Liquids freeze faster in open containers?

Hello all!

Yesterday we were cleaning out the fridge, and while doing so we put all the fridge content on our balcony, to keep it cold. It’s about -10 degrees Celcius outside.

The content included, among other things, three packages of milk (“paper-boxes”), and two packages of tomato soup, same kind of “paper-box” (Tetrapak?). One of the milk packages had been opened, as well as one of the soup packages.

Today when I went to pick up our food from the balcony (yes, we were lazy!) I was not surprised to find that most items were now frozen solid, but what surprised me was that:

  1. The milk that had been opened (but was allmost full) was frozen solid, while both (identical) unopened milk packages was still in liquid form.
  2. The soup that was opened (and almost full) was also frozen solid, while its identical unopened package also was still in liquid form.

How do I explain this? My theories are:

  1. The opened containers had slightly less content
  2. The opened containers had slightly more air movement inside them
  3. The unopened containers might have a tiny bit of underpressure in them

But even theory 1+2+3 does not explain the big difference between frozen solid and “practically liquid”.

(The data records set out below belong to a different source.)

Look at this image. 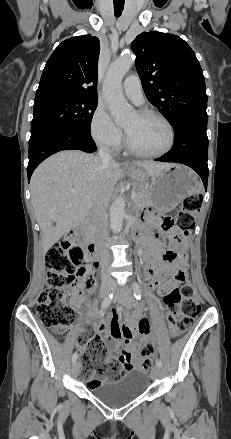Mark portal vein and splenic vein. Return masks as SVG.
Listing matches in <instances>:
<instances>
[{
  "instance_id": "18ae733b",
  "label": "portal vein and splenic vein",
  "mask_w": 231,
  "mask_h": 439,
  "mask_svg": "<svg viewBox=\"0 0 231 439\" xmlns=\"http://www.w3.org/2000/svg\"><path fill=\"white\" fill-rule=\"evenodd\" d=\"M137 197V194H133V195H131V198L132 199H134V198H136Z\"/></svg>"
}]
</instances>
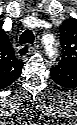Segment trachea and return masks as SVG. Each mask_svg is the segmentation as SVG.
<instances>
[{
    "instance_id": "3493384b",
    "label": "trachea",
    "mask_w": 77,
    "mask_h": 125,
    "mask_svg": "<svg viewBox=\"0 0 77 125\" xmlns=\"http://www.w3.org/2000/svg\"><path fill=\"white\" fill-rule=\"evenodd\" d=\"M20 44H32L34 42V34L31 30L24 31L20 36Z\"/></svg>"
}]
</instances>
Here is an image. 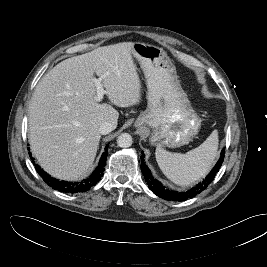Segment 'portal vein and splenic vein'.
<instances>
[{
	"instance_id": "1",
	"label": "portal vein and splenic vein",
	"mask_w": 267,
	"mask_h": 267,
	"mask_svg": "<svg viewBox=\"0 0 267 267\" xmlns=\"http://www.w3.org/2000/svg\"><path fill=\"white\" fill-rule=\"evenodd\" d=\"M94 83L97 90L96 101H101L103 99L104 94H106V91L104 90L101 84V78L94 79Z\"/></svg>"
}]
</instances>
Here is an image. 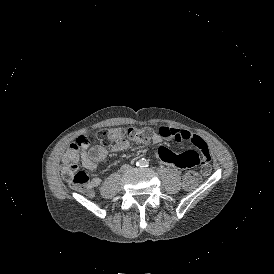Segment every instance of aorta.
I'll return each mask as SVG.
<instances>
[{"instance_id": "obj_1", "label": "aorta", "mask_w": 274, "mask_h": 274, "mask_svg": "<svg viewBox=\"0 0 274 274\" xmlns=\"http://www.w3.org/2000/svg\"><path fill=\"white\" fill-rule=\"evenodd\" d=\"M141 164H142V165H144V164H145V162H144V161H141Z\"/></svg>"}]
</instances>
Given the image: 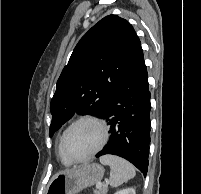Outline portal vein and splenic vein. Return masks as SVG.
<instances>
[{
	"instance_id": "obj_1",
	"label": "portal vein and splenic vein",
	"mask_w": 201,
	"mask_h": 194,
	"mask_svg": "<svg viewBox=\"0 0 201 194\" xmlns=\"http://www.w3.org/2000/svg\"><path fill=\"white\" fill-rule=\"evenodd\" d=\"M96 187L97 189H100L102 187V183H97Z\"/></svg>"
}]
</instances>
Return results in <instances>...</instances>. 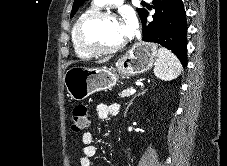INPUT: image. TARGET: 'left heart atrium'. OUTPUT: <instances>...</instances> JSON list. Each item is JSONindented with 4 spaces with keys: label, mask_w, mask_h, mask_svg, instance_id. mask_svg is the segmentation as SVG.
<instances>
[{
    "label": "left heart atrium",
    "mask_w": 227,
    "mask_h": 166,
    "mask_svg": "<svg viewBox=\"0 0 227 166\" xmlns=\"http://www.w3.org/2000/svg\"><path fill=\"white\" fill-rule=\"evenodd\" d=\"M137 27V21L134 15H129L126 22L124 23V29L126 36L132 34Z\"/></svg>",
    "instance_id": "left-heart-atrium-1"
}]
</instances>
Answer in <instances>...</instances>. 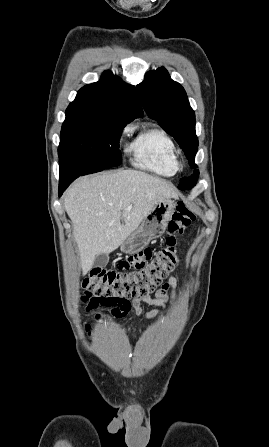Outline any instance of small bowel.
Wrapping results in <instances>:
<instances>
[{
  "mask_svg": "<svg viewBox=\"0 0 269 447\" xmlns=\"http://www.w3.org/2000/svg\"><path fill=\"white\" fill-rule=\"evenodd\" d=\"M177 278L169 274L164 287L158 290L155 297L144 296L131 301V308L138 314L147 318H157L160 315L159 310L146 311L141 307V303H147L155 307L165 308L172 306L176 300ZM94 301V300H92Z\"/></svg>",
  "mask_w": 269,
  "mask_h": 447,
  "instance_id": "obj_1",
  "label": "small bowel"
}]
</instances>
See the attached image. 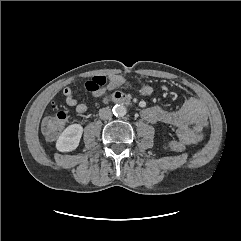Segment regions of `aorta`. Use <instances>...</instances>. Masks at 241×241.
Here are the masks:
<instances>
[{
    "label": "aorta",
    "instance_id": "aorta-1",
    "mask_svg": "<svg viewBox=\"0 0 241 241\" xmlns=\"http://www.w3.org/2000/svg\"><path fill=\"white\" fill-rule=\"evenodd\" d=\"M113 113L115 116L123 117L127 113V109L123 105H115L113 107Z\"/></svg>",
    "mask_w": 241,
    "mask_h": 241
}]
</instances>
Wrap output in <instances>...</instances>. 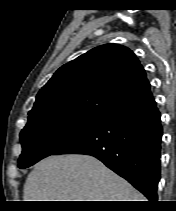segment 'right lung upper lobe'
<instances>
[{
	"label": "right lung upper lobe",
	"instance_id": "cb5924a9",
	"mask_svg": "<svg viewBox=\"0 0 176 211\" xmlns=\"http://www.w3.org/2000/svg\"><path fill=\"white\" fill-rule=\"evenodd\" d=\"M153 99L145 70L127 47H96L59 68L39 91L29 115L47 110L106 117Z\"/></svg>",
	"mask_w": 176,
	"mask_h": 211
}]
</instances>
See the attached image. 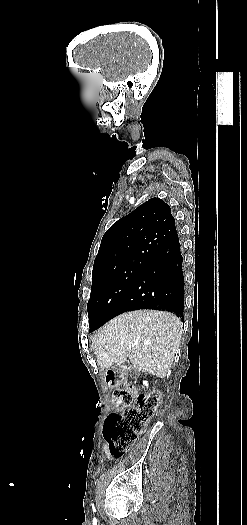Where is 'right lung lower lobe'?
I'll return each instance as SVG.
<instances>
[{
  "label": "right lung lower lobe",
  "instance_id": "right-lung-lower-lobe-1",
  "mask_svg": "<svg viewBox=\"0 0 247 525\" xmlns=\"http://www.w3.org/2000/svg\"><path fill=\"white\" fill-rule=\"evenodd\" d=\"M180 247L176 234L148 256L146 267L119 304L116 315L154 309L173 312L183 319L184 277ZM97 328H91L90 332Z\"/></svg>",
  "mask_w": 247,
  "mask_h": 525
}]
</instances>
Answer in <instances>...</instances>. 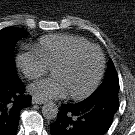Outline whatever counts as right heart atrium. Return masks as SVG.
I'll return each mask as SVG.
<instances>
[{"label":"right heart atrium","mask_w":135,"mask_h":135,"mask_svg":"<svg viewBox=\"0 0 135 135\" xmlns=\"http://www.w3.org/2000/svg\"><path fill=\"white\" fill-rule=\"evenodd\" d=\"M17 66L29 80H34L48 71L40 54L35 50L20 52L16 57Z\"/></svg>","instance_id":"d8ad5b80"}]
</instances>
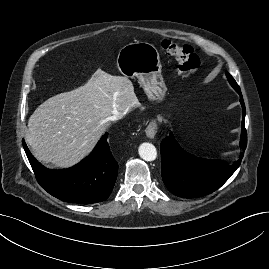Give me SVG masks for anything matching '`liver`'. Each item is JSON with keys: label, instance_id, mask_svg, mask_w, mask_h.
<instances>
[{"label": "liver", "instance_id": "liver-1", "mask_svg": "<svg viewBox=\"0 0 269 269\" xmlns=\"http://www.w3.org/2000/svg\"><path fill=\"white\" fill-rule=\"evenodd\" d=\"M139 105L127 77L97 70L83 86L42 103L29 118L25 139L38 160L70 167L92 151L112 115Z\"/></svg>", "mask_w": 269, "mask_h": 269}]
</instances>
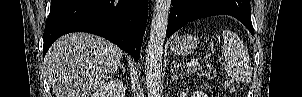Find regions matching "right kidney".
<instances>
[{
    "label": "right kidney",
    "instance_id": "right-kidney-1",
    "mask_svg": "<svg viewBox=\"0 0 302 97\" xmlns=\"http://www.w3.org/2000/svg\"><path fill=\"white\" fill-rule=\"evenodd\" d=\"M110 92H116L118 97H125V88L120 80H110L98 89L91 97H107Z\"/></svg>",
    "mask_w": 302,
    "mask_h": 97
}]
</instances>
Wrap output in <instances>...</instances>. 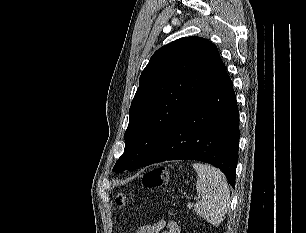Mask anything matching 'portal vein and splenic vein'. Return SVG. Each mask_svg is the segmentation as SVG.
Masks as SVG:
<instances>
[{
	"mask_svg": "<svg viewBox=\"0 0 306 233\" xmlns=\"http://www.w3.org/2000/svg\"><path fill=\"white\" fill-rule=\"evenodd\" d=\"M195 198H196V199H199V196H196Z\"/></svg>",
	"mask_w": 306,
	"mask_h": 233,
	"instance_id": "portal-vein-and-splenic-vein-1",
	"label": "portal vein and splenic vein"
}]
</instances>
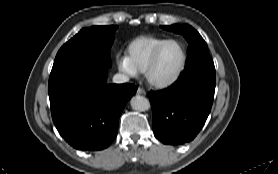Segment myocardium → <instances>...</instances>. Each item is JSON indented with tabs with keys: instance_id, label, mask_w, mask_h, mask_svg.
Here are the masks:
<instances>
[{
	"instance_id": "1",
	"label": "myocardium",
	"mask_w": 278,
	"mask_h": 174,
	"mask_svg": "<svg viewBox=\"0 0 278 174\" xmlns=\"http://www.w3.org/2000/svg\"><path fill=\"white\" fill-rule=\"evenodd\" d=\"M169 43H177L180 45L181 50H182V61H181V64H180L178 70L172 77L167 78V79H157V78L153 77L152 72H153L154 66L156 64L157 58H158L161 50ZM186 63H187V50H186V47L183 44V42H181L178 39H167V40L163 41L160 45H158L156 47V49L153 51V53L151 54V57L147 63L146 69L144 71L145 79L150 85H152L156 88L169 87L179 80V78L181 77V75L183 74V72L185 70Z\"/></svg>"
}]
</instances>
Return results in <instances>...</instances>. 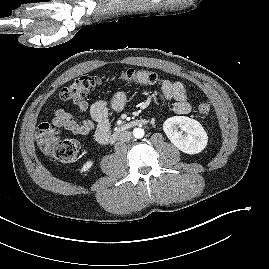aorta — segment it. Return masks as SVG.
<instances>
[{
    "label": "aorta",
    "mask_w": 269,
    "mask_h": 269,
    "mask_svg": "<svg viewBox=\"0 0 269 269\" xmlns=\"http://www.w3.org/2000/svg\"><path fill=\"white\" fill-rule=\"evenodd\" d=\"M133 136L135 138H138V139L142 138L144 136V130L142 128H139V127L135 128L133 130Z\"/></svg>",
    "instance_id": "762f6f07"
}]
</instances>
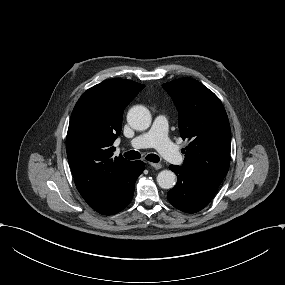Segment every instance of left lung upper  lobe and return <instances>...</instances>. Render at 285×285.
<instances>
[{
  "label": "left lung upper lobe",
  "instance_id": "1",
  "mask_svg": "<svg viewBox=\"0 0 285 285\" xmlns=\"http://www.w3.org/2000/svg\"><path fill=\"white\" fill-rule=\"evenodd\" d=\"M162 87L173 99L179 113V130L186 147L184 171L219 187L230 164V125L219 98L192 78L165 83Z\"/></svg>",
  "mask_w": 285,
  "mask_h": 285
}]
</instances>
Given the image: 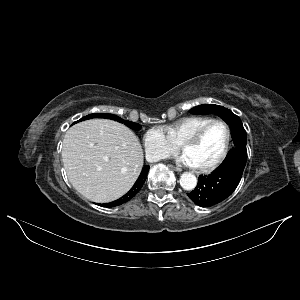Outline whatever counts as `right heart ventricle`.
<instances>
[{
	"label": "right heart ventricle",
	"mask_w": 300,
	"mask_h": 300,
	"mask_svg": "<svg viewBox=\"0 0 300 300\" xmlns=\"http://www.w3.org/2000/svg\"><path fill=\"white\" fill-rule=\"evenodd\" d=\"M211 120L213 119L210 117L202 116L185 117L176 122L163 126L162 129L165 131L173 144L180 146L197 129Z\"/></svg>",
	"instance_id": "right-heart-ventricle-1"
}]
</instances>
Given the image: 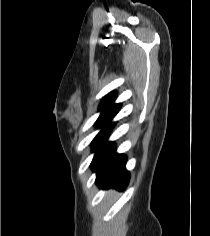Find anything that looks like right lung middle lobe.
Listing matches in <instances>:
<instances>
[{
  "mask_svg": "<svg viewBox=\"0 0 210 236\" xmlns=\"http://www.w3.org/2000/svg\"><path fill=\"white\" fill-rule=\"evenodd\" d=\"M113 101H102L100 104V110L102 113L95 125L100 126L104 121H106L109 117H111L114 113H116L120 109V104H113Z\"/></svg>",
  "mask_w": 210,
  "mask_h": 236,
  "instance_id": "right-lung-middle-lobe-1",
  "label": "right lung middle lobe"
}]
</instances>
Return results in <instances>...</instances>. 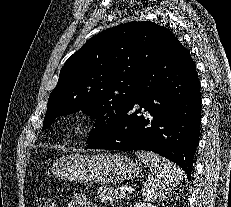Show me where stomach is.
Segmentation results:
<instances>
[{
	"label": "stomach",
	"mask_w": 231,
	"mask_h": 207,
	"mask_svg": "<svg viewBox=\"0 0 231 207\" xmlns=\"http://www.w3.org/2000/svg\"><path fill=\"white\" fill-rule=\"evenodd\" d=\"M55 177L74 182L115 184L139 176L140 165L121 154H70L53 163Z\"/></svg>",
	"instance_id": "1"
}]
</instances>
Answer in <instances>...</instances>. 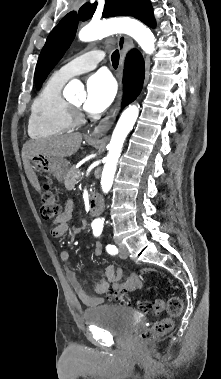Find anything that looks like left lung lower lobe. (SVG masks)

Please help me explain this!

Ola / Sweden

My guess: #1 would help, #2 understates the situation and there is a great deal more movement inside that includes exchanging air and vapor with the outdoors, #2 also allows for evaporation to help lower the temperature, and #3 does not matter.

Combine 1 and 2. The open containers, even if totally unused, will have less content, as some evaporates. More importantly just a little evaporation cools the liquid a lot. In the closed containers what little air there is has all the vapor it can take, in the open containers the vapor can escape.

3 is backwards. The packages you reference don’t have a pressure difference when sealed and have very little or no air in them. The liquid will be at its densest in your fridge at -4 C, and putting them outside will cause the liquid to expand, creating higher pressure, and keeping them, to some extent, from freezing.

Opening the containers though would release that pressure and the content would be free to crystallise, which is what you can get with a bottle of water left for just the right time in the freezer. So I’m actually just reiterating what Napier said: an open container freezes a lot faster because of evaporation. Even with a close to freezing liquid evaporation carries away a lot of heat.

Of course, none of this takes into consideration how you define “almost full”.

Oh, and I think the word you were looking for, for “paper-boxes”, is “carton”. As in milk carton.